# Task list:
• A. Turn the paragraph of the Lulu's Char Koay Teow review that begins "We ordered the Duck Egg" into a short bulleted list that keeps its main facts.
• B. Carry on the Lulu's Char Koay Teow review, starting right after its final sentence.

The menu at Lulu's Char Koay Teow is limited to a few dishes, but I don't hold that against them. I think that restaurants that only offer their specialty dishes are those that should do them very well and so will not disappoint. The specialty dishes here are the char koay teow and char mee and they did not disappoint. Even though the name of the restaurant is char koay teow, I actually like the char mee (quite simply Fried Noodles) better.
We ordered the Duck Egg Char Koay Teow $15.90 and Char Mee $14.90. The Penang CKT was smoky and fragrant. There were one or two small slices of lap cheong (chinese sausage), bean sprouts, chives, duck egg, definitely no fish cakes (this is one of the marks of an authentic CKT!) and two BIG prawns. The prawns were bigger than the ones you will find in other restaurants. They were juicy and fresh, so yum! Besides the original CKT, there are other CKT with special ingredients for different prices for e.g. blood cockles, razor clams, squid and jumbo prawns. If the normal prawns Lulu's use are already so large, I wonder what the jumbo prawns look like!!

Stored entries:

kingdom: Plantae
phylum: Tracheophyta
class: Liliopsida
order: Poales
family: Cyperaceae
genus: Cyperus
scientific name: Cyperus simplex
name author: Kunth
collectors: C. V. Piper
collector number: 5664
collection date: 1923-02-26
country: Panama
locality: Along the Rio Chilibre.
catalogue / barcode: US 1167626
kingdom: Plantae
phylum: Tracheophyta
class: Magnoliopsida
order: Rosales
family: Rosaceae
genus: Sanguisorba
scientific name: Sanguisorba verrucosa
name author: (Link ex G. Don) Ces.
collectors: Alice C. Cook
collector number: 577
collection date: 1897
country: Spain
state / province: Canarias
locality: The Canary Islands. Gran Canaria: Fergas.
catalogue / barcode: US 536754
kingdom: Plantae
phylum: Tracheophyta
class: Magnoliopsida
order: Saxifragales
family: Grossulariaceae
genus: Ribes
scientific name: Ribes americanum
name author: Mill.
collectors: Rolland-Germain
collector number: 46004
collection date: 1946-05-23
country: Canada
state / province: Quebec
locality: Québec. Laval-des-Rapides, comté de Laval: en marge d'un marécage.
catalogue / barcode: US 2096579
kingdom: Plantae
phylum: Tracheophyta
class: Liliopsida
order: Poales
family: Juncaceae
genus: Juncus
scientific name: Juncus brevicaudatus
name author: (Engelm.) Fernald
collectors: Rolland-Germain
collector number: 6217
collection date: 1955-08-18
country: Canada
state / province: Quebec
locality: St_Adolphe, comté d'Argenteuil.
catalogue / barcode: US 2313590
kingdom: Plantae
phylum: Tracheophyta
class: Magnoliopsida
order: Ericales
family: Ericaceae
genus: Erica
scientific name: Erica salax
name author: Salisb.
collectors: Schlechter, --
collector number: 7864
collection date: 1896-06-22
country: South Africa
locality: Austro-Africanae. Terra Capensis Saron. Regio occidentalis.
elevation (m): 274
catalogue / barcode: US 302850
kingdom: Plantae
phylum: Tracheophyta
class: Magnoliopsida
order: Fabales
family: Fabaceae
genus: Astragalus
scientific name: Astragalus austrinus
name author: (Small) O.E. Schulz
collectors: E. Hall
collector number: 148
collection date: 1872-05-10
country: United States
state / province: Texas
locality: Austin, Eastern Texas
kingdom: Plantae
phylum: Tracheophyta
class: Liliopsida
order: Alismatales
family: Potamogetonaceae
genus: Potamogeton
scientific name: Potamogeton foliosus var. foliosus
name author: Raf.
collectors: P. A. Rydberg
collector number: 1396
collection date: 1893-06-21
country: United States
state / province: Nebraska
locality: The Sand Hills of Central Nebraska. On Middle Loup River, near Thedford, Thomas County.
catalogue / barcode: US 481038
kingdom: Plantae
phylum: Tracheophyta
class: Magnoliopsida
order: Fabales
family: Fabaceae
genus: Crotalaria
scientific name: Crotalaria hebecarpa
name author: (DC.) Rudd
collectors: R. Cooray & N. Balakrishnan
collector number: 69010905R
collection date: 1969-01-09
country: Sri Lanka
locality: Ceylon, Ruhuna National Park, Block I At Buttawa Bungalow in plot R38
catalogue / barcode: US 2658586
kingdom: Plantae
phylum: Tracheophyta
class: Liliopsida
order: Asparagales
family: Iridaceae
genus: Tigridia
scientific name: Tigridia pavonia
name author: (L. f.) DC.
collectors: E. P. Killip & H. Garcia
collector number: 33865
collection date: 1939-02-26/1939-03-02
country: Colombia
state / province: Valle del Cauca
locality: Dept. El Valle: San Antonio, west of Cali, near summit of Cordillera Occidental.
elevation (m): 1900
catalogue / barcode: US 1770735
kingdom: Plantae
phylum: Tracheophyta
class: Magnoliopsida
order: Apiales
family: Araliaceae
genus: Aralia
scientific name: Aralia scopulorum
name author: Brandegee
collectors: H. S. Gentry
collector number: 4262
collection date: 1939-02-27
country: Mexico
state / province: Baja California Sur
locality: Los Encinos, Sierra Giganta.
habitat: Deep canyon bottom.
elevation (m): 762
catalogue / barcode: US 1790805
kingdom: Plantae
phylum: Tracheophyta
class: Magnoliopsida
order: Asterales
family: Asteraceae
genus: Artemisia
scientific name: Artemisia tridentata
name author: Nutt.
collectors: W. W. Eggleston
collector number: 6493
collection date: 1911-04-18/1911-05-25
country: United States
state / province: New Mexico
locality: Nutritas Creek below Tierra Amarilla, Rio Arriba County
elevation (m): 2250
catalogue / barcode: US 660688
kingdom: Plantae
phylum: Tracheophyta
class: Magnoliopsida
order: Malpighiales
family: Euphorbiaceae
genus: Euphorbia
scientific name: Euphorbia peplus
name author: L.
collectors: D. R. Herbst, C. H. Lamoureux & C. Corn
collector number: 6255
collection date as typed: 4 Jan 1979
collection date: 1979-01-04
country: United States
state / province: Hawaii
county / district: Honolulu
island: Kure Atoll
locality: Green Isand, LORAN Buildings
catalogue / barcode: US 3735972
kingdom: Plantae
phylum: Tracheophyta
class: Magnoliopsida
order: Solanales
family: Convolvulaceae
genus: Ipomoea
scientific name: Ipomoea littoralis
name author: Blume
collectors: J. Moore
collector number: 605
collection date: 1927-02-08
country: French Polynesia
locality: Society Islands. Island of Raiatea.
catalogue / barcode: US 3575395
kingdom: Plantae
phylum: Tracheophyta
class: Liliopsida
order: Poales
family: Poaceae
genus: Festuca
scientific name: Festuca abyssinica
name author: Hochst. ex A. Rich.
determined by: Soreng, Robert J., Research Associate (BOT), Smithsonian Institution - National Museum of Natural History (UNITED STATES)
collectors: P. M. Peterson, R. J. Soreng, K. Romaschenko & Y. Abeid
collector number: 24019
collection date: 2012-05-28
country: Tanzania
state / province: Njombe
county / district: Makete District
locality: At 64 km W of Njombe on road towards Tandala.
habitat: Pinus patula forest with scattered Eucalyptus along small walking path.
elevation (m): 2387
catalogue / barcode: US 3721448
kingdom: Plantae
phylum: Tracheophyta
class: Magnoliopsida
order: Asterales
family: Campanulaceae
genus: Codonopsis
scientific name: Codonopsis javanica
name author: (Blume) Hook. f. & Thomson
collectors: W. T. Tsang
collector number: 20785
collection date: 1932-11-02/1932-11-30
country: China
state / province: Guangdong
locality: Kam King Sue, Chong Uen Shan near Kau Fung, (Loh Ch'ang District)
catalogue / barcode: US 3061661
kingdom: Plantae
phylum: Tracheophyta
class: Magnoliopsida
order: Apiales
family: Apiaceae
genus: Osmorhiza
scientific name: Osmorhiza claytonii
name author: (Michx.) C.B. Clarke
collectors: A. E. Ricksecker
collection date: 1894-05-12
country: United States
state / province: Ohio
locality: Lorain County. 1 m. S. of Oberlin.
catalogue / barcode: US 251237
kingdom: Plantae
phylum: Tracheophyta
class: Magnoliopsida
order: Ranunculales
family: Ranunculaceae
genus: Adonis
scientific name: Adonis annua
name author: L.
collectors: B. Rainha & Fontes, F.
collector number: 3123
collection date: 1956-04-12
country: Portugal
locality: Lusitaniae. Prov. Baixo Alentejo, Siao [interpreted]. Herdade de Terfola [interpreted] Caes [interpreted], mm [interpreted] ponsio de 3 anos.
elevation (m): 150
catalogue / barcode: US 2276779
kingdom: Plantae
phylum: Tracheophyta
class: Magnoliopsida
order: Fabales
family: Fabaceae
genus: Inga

# Responses to the exercise:
• A.
- Ordered: Duck Egg Char Koay Teow ($15.90) and Char Mee ($14.90)
- The Penang CKT was smoky and fragrant.
- It had one or two small slices of lap cheong (Chinese sausage), bean sprouts, chives, duck egg and two big prawns, with no fish cakes, a mark of authentic CKT.
- The prawns were bigger than those at other restaurants, and juicy and fresh.
- Other CKT versions with special ingredients cost different prices: blood cockles, razor clams, squid and jumbo prawns.
- Since the normal prawns are already so large, the reviewer wonders what the jumbo prawns look like.

• B.
This is the original Char Mee I enjoyed ($14.90), full of breath of the wok, the slightly alkalinic taste of the noodles and char from the wok makes it very enjoyable. As with the CKT, this also has pieces of crispy rendered lard which taste so good but oh so bad for health! Ah well... the diet starts tomorrow!

This place is really busy and you will find that there is a queue no matter the hour of the day. Luckily the mainly Asian clientele 'knows what to do' by keeping the chit chatting to a minimum, eating very quickly and moving on quickly after their meal so that the others waiting in the cold or heat outside can have their fix of CKT too.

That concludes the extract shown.